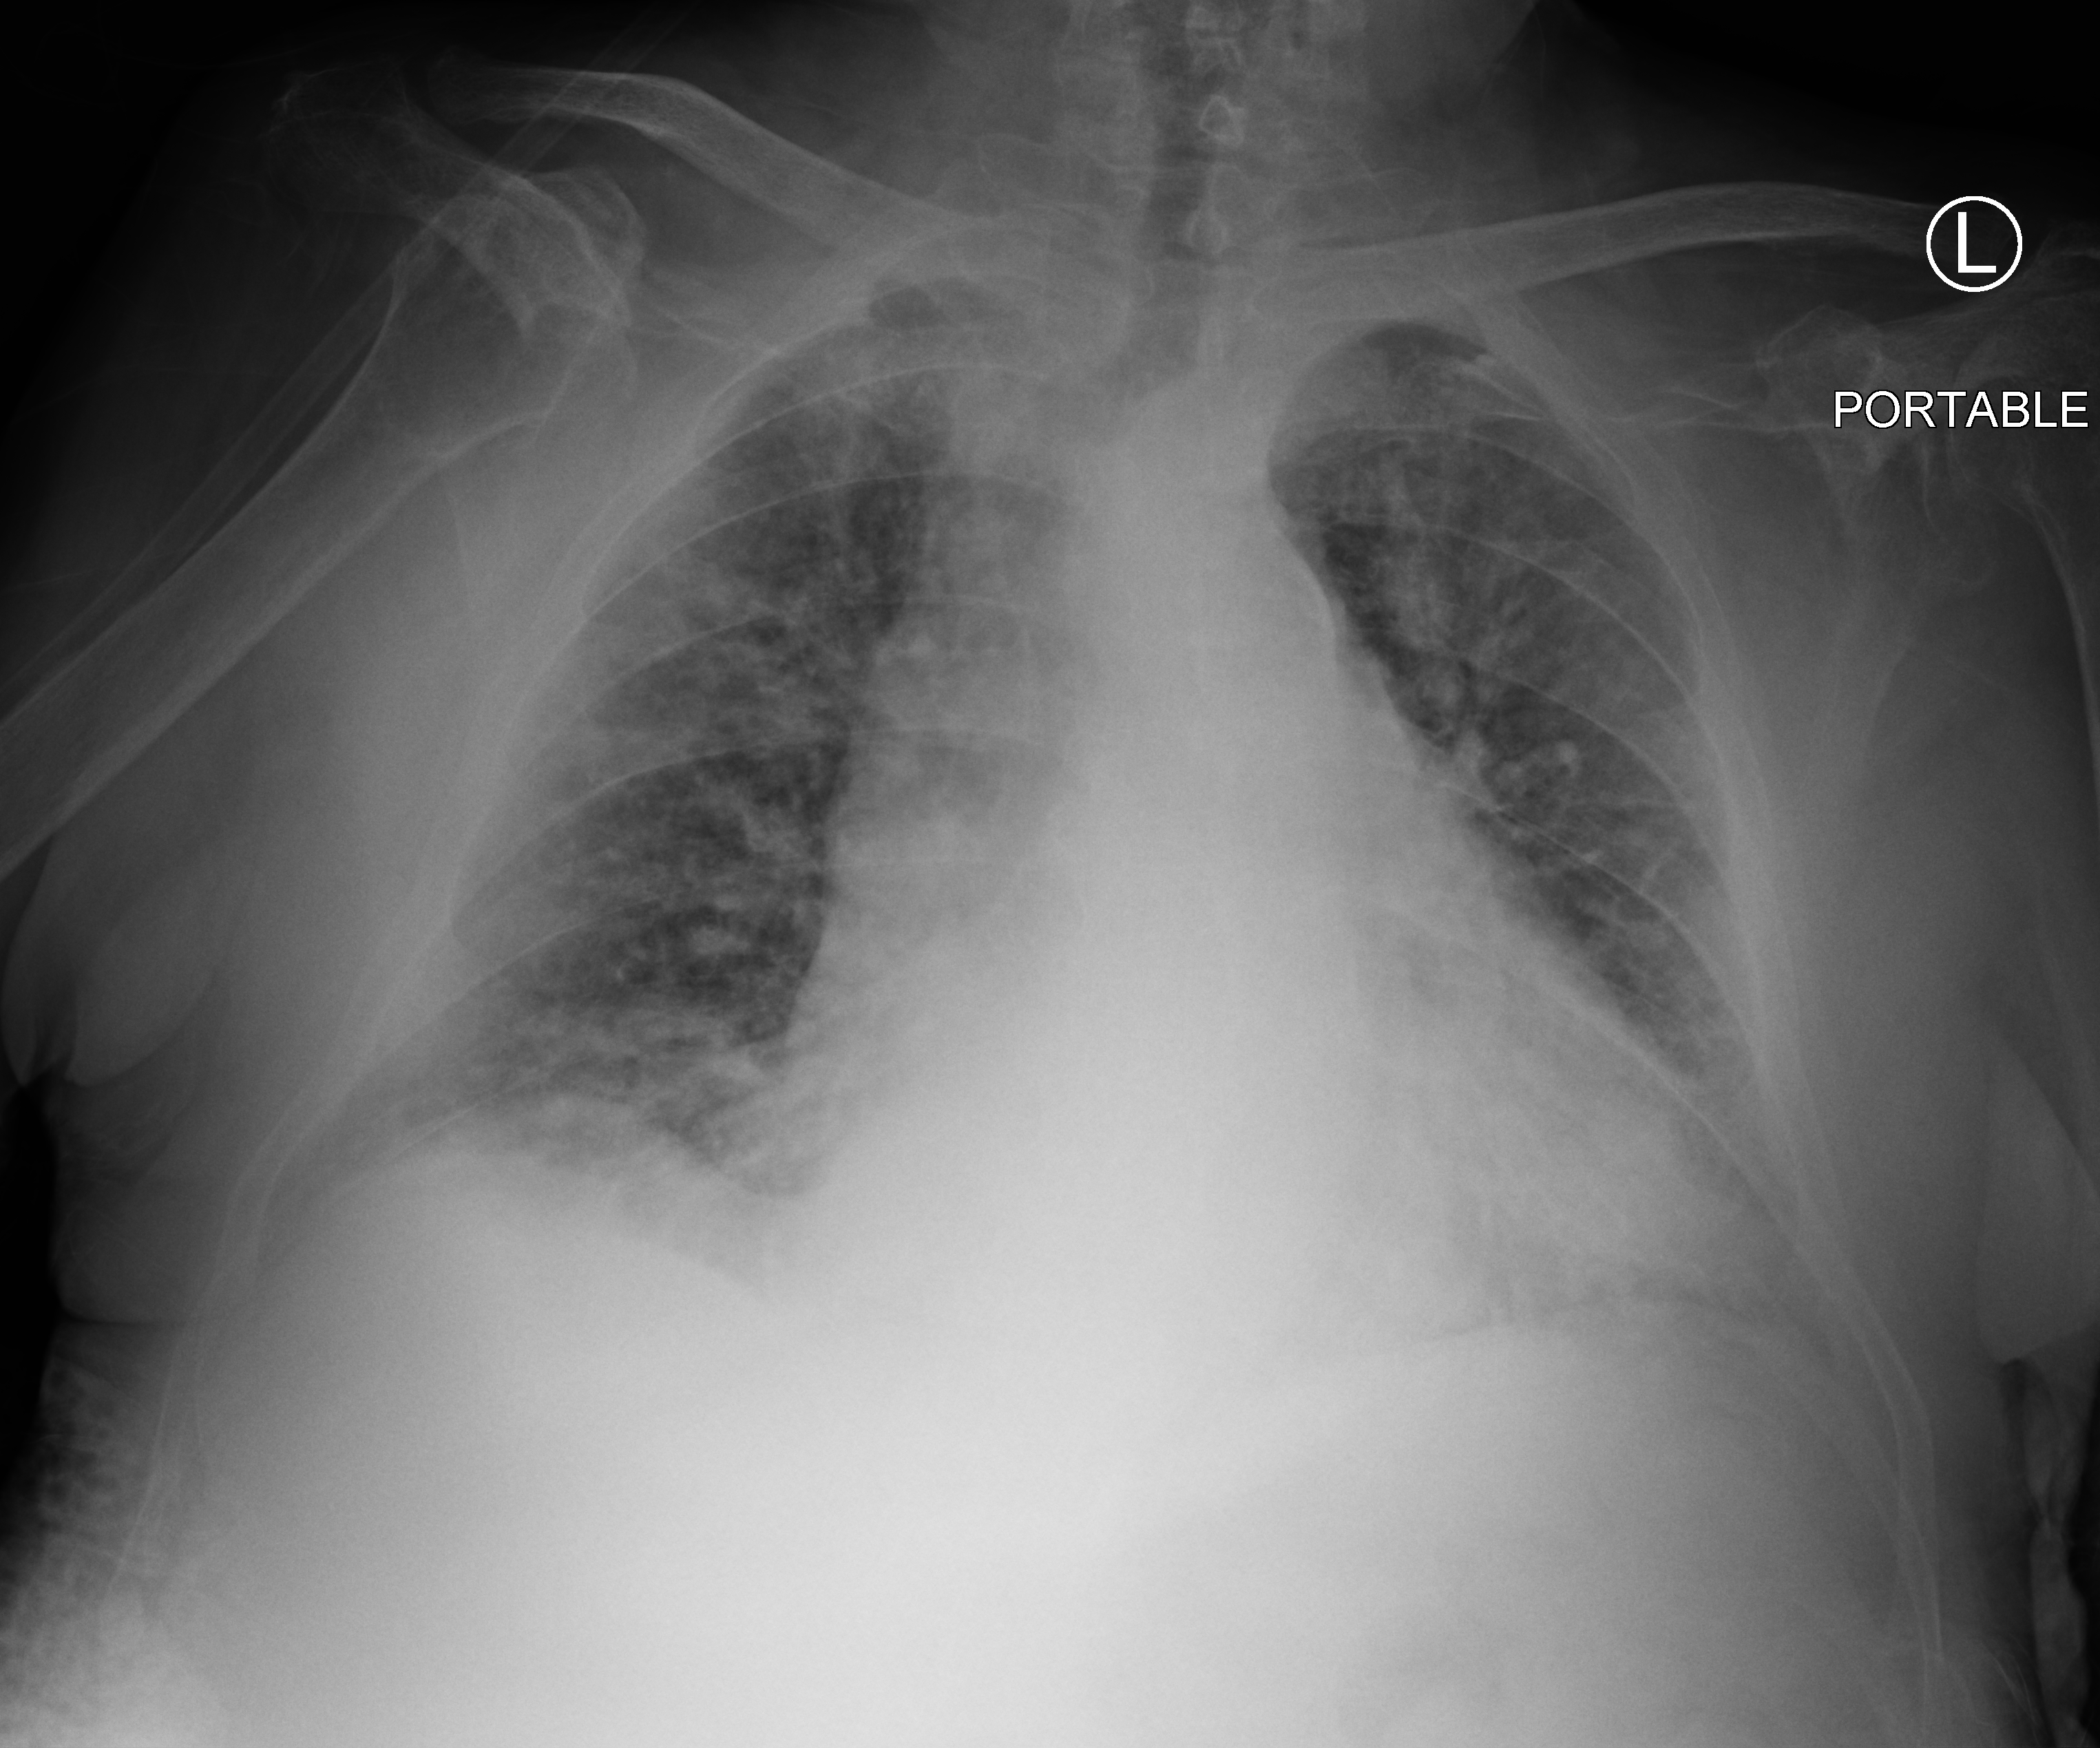
Portable chest radiograph. Male patient hospitalised with COVID-19, age 75–90 years.
Hospital-stay facts (about this admission, not read from this image; timing relative to this image not recorded): admitted to intensive care during this hospital stay: no; mechanically ventilated during this hospital stay: no.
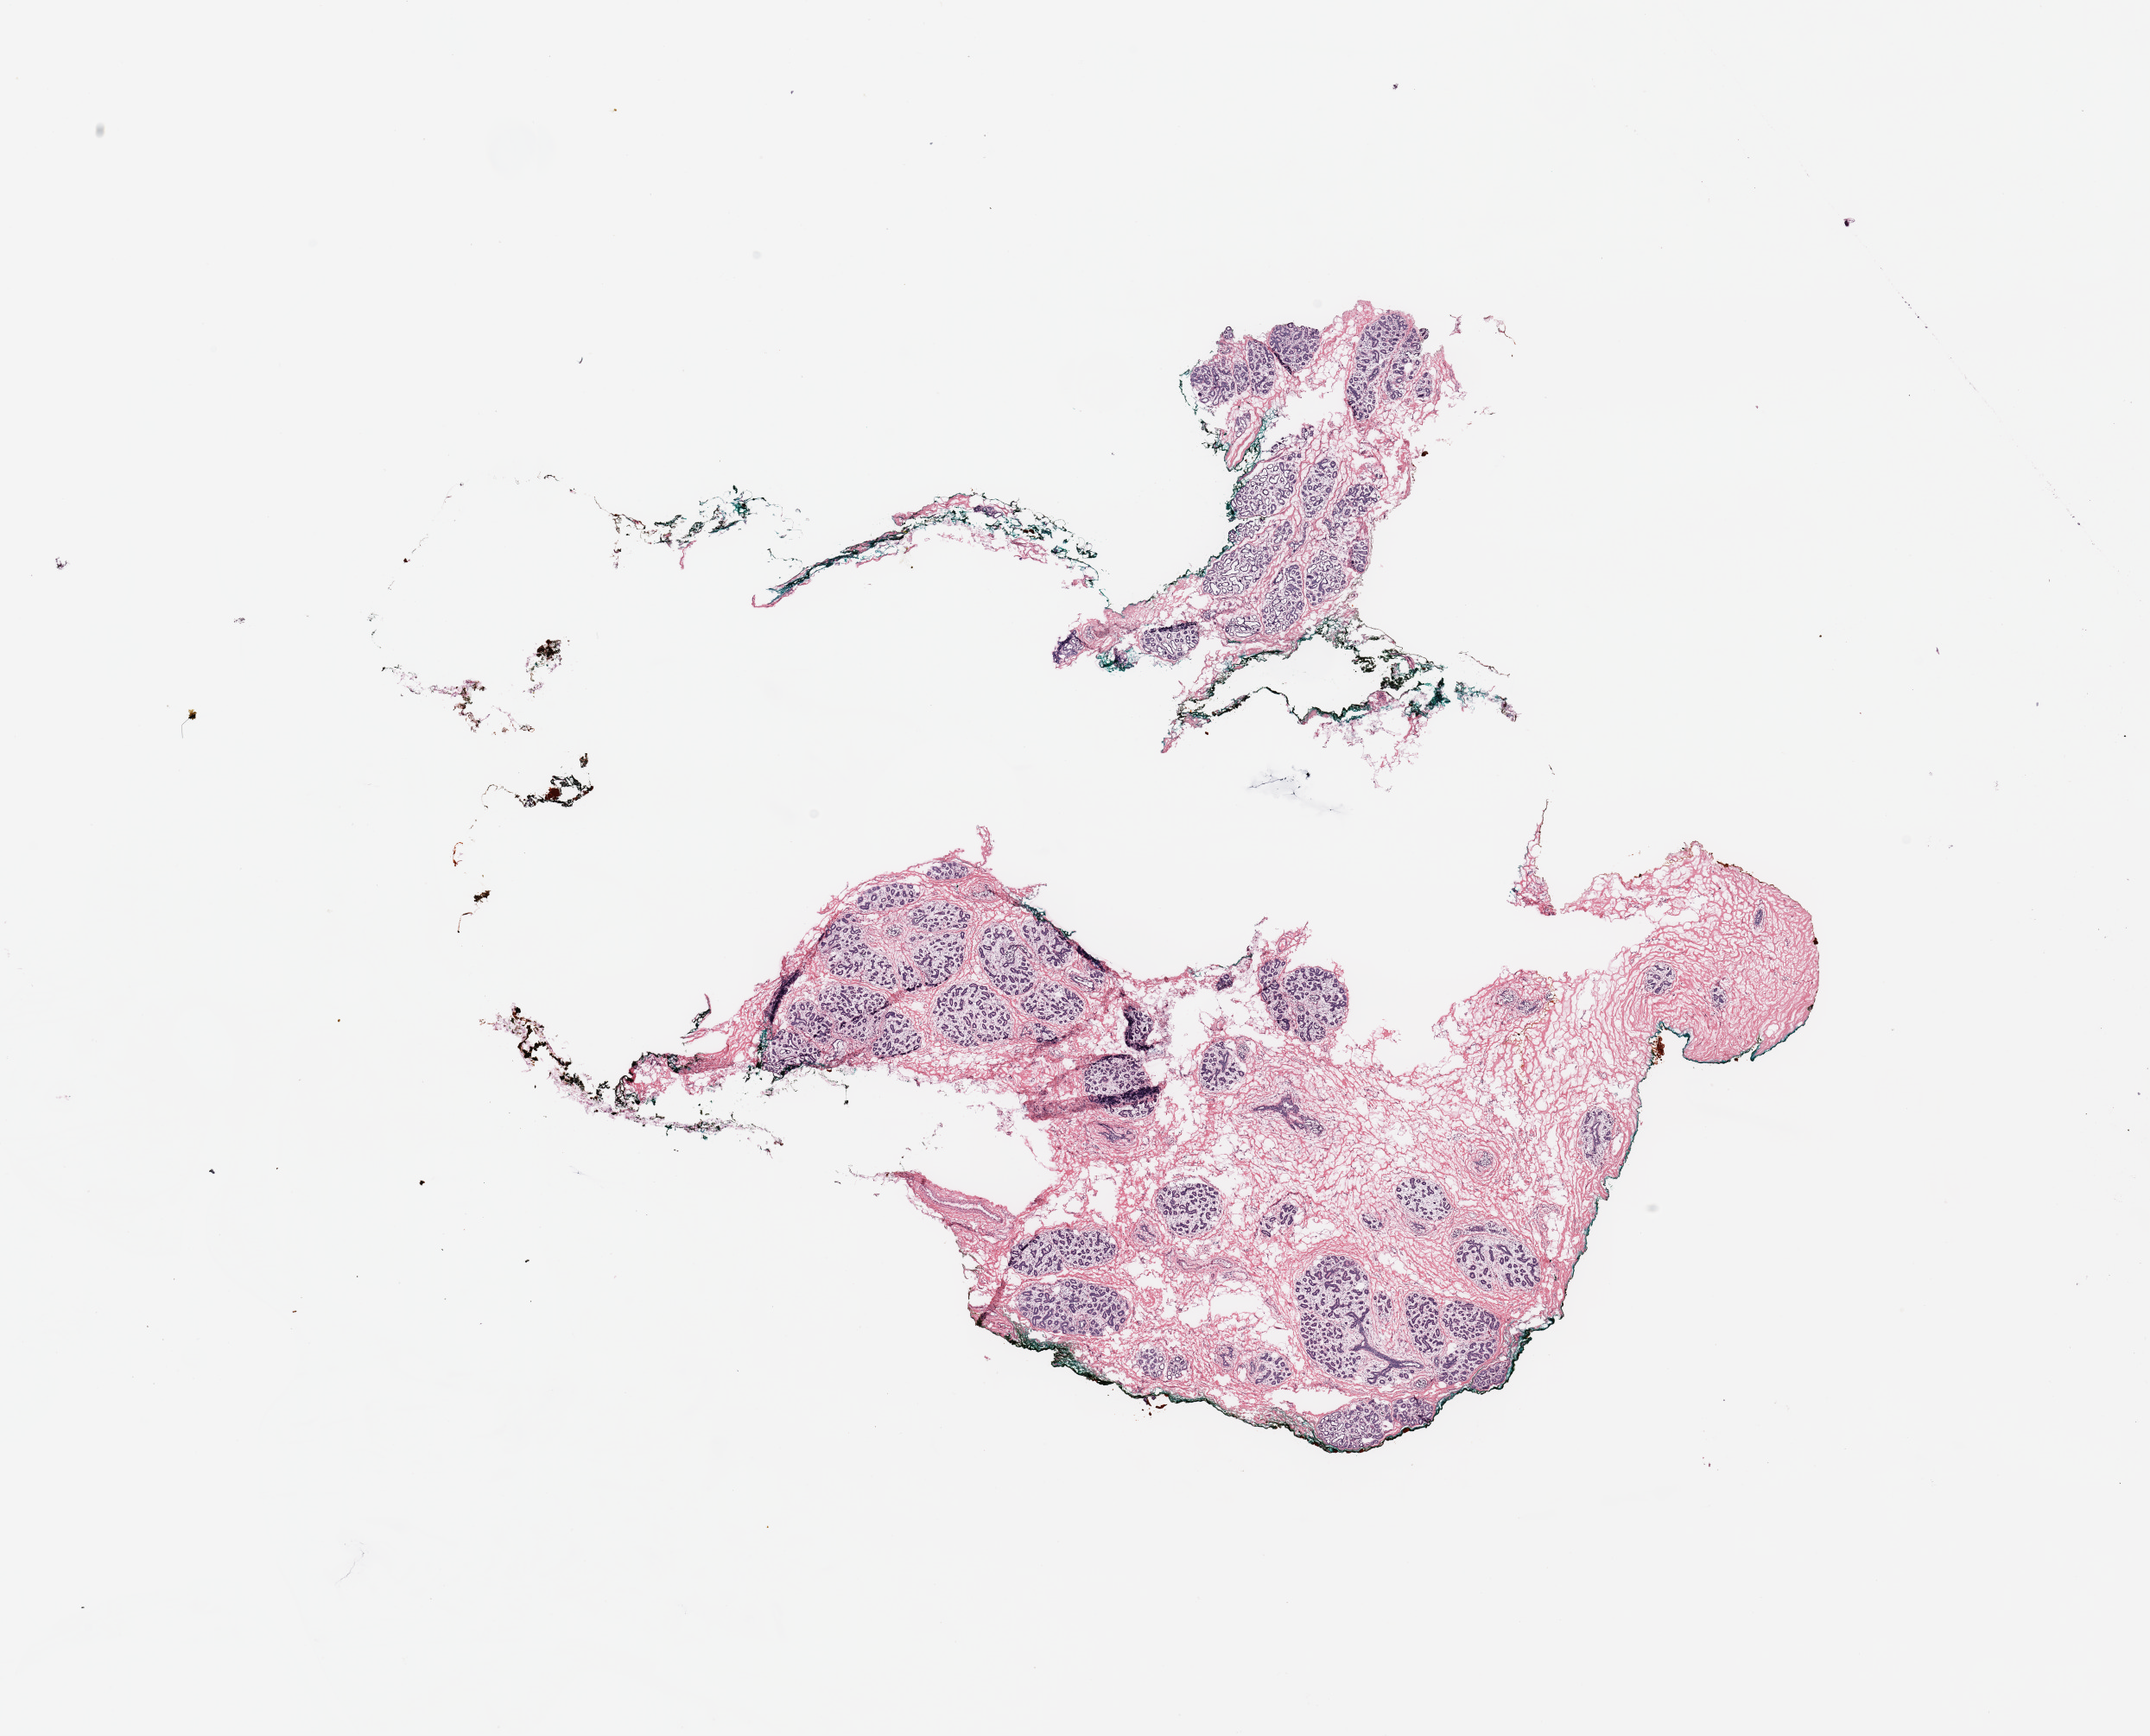
Whole-slide histology image, Hematoxylin and eosin (H&E) stained — shown as a low-resolution overview of the whole scanned area (about 19.7 x 15.9 mm); breast, tissue type not recorded.
Patient diagnosis (cohort enrolment): breast cancer (breast).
*****
▸ **TRY IT**
In your copy of the data above, leave out the pictures and repeat everything else exactly.

▸ **REPLY**
Portable chest radiograph. Male patient hospitalised with COVID-19, age 75–90 years.
Hospital-stay facts (about this admission, not read from this image; timing relative to this image not recorded): admitted to intensive care during this hospital stay: no; mechanically ventilated during this hospital stay: no.
Whole-slide histology image, Hematoxylin and eosin (H&E) stained — shown as a low-resolution overview of the whole scanned area (about 19.7 x 15.9 mm); breast, tissue type not recorded.
Patient diagnosis (cohort enrolment): breast cancer (breast).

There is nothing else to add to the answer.